WHAT TO WORK ON:
Return the passage on bintrafusp alfa in esophageal squamous cell carcinoma word for word, in full, with its paragraph break kept.

PASSAGE FOR REVIEW:
------------
Bintrafusp alfa had a manageable safety profile in this cohort of 30 Asian patients with heavily pretreated, PD-L1–unselected esophageal SCC, with low rates of grade 3/4 TRAEs and no treatment-related deaths. The safety findings reported here are similar to those reported with immune checkpoint inhibitors across indications, with the exception of irAEs and potentially TGFβ-related skin lesions [23, 26, 29, 30, 55,56,57,58,59,60]. These AEs, such as KAs, have also been observed with another TGFβ-inhibiting agent [61]. In this study, potentially TGFβ-related skin lesions were well managed and led to discontinuation of bintrafusp alfa in one patient. Overall, the safety profile observed for bintrafusp alfa in patients with esophageal SCC was consistent with results from an esophageal AC cohort in a separate study and other solid tumor types [38, 39, 54].

The efficacy results reported here show signs of clinical activity, with confirmed ORRs of 10.0% and 20.0% by independent review committee and investigator assessments, respectively. Furthermore, treatment with bintrafusp alfa achieved a high median OS of 11.9 months and a 12-month OS rate of 46.4% in a PD-L1–unselected population. Although direct comparisons cannot be made between trials due to key differences in study design, the median OS observed with bintrafusp alfa in this study is higher than values from large clinical trials of similar populations treated with PD-1 inhibitors (range 6.8–10.9 months) [23, 26, 29, 30, 59]. Larger studies with an active comparator are needed in order to determine the clinical benefit of bintrafusp alfa in esophageal SCC.
------------
GIVEN INFORMATION:

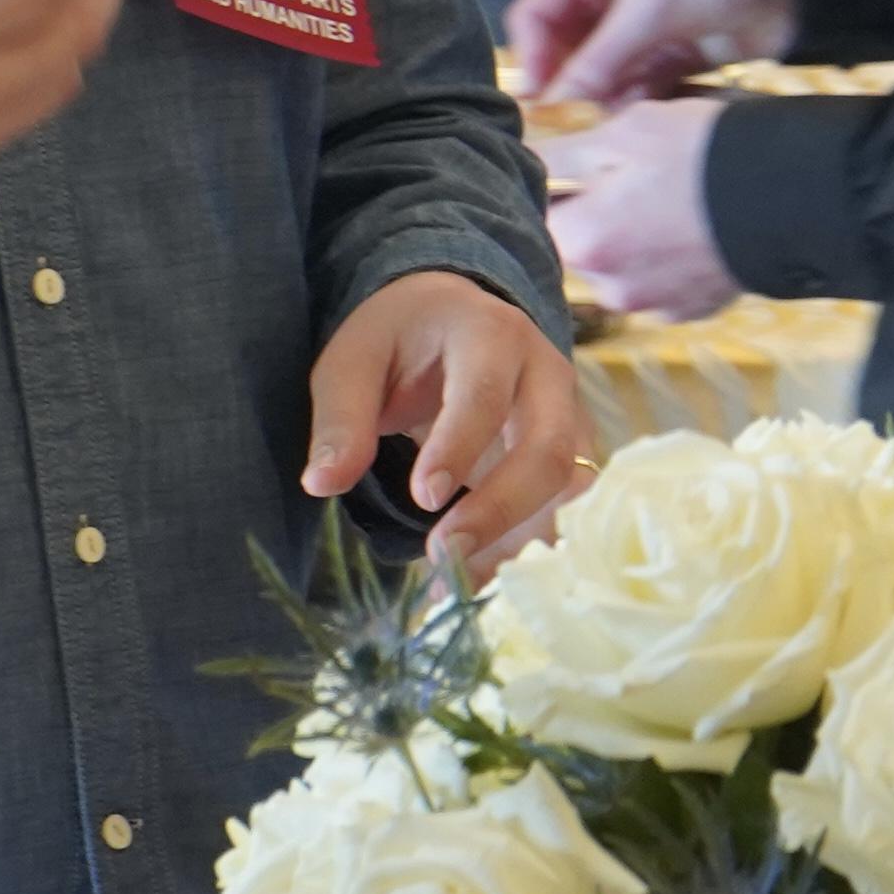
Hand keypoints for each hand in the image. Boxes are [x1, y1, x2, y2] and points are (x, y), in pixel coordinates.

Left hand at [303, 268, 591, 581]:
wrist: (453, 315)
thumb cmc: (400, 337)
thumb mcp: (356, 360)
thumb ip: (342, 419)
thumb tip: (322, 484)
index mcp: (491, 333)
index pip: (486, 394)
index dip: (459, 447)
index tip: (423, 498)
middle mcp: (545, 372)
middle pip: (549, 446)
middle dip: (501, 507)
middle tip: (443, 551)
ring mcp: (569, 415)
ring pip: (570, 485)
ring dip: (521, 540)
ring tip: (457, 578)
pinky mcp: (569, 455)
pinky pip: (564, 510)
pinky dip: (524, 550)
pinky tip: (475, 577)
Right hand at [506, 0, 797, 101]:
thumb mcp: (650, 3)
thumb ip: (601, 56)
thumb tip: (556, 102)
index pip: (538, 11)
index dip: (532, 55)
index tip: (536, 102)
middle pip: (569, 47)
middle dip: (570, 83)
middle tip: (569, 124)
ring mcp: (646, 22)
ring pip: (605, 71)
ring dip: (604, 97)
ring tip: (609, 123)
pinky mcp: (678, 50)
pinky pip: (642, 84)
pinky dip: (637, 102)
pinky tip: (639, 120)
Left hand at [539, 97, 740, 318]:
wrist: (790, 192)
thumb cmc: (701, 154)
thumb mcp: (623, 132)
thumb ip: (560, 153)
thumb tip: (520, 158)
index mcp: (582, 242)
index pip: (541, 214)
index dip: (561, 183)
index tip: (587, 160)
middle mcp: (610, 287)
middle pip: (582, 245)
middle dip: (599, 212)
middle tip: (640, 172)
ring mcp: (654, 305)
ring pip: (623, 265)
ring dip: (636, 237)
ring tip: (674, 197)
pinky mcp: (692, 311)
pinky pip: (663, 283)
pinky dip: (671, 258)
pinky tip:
------------
RESPONSE AREA:
Bintrafusp alfa had a manageable safety profile in this cohort of 30 Asian patients with heavily pretreated, PD-L1–unselected esophageal SCC, with low rates of grade 3/4 TRAEs and no treatment-related deaths. The safety findings reported here are similar to those reported with immune checkpoint inhibitors across indications, with the exception of irAEs and potentially TGFβ-related skin lesions [23, 26, 29, 30, 55,56,57,58,59,60]. These AEs, such as KAs, have also been observed with another TGFβ-inhibiting agent [61]. In this study, potentially TGFβ-related skin lesions were well managed and led to discontinuation of bintrafusp alfa in one patient. Overall, the safety profile observed for bintrafusp alfa in patients with esophageal SCC was consistent with results from an esophageal AC cohort in a separate study and other solid tumor types [38, 39, 54].

The efficacy results reported here show signs of clinical activity, with confirmed ORRs of 10.0% and 20.0% by independent review committee and investigator assessments, respectively. Furthermore, treatment with bintrafusp alfa achieved a high median OS of 11.9 months and a 12-month OS rate of 46.4% in a PD-L1–unselected population. Although direct comparisons cannot be made between trials due to key differences in study design, the median OS observed with bintrafusp alfa in this study is higher than values from large clinical trials of similar populations treated with PD-1 inhibitors (range 6.8–10.9 months) [23, 26, 29, 30, 59]. Larger studies with an active comparator are needed in order to determine the clinical benefit of bintrafusp alfa in esophageal SCC.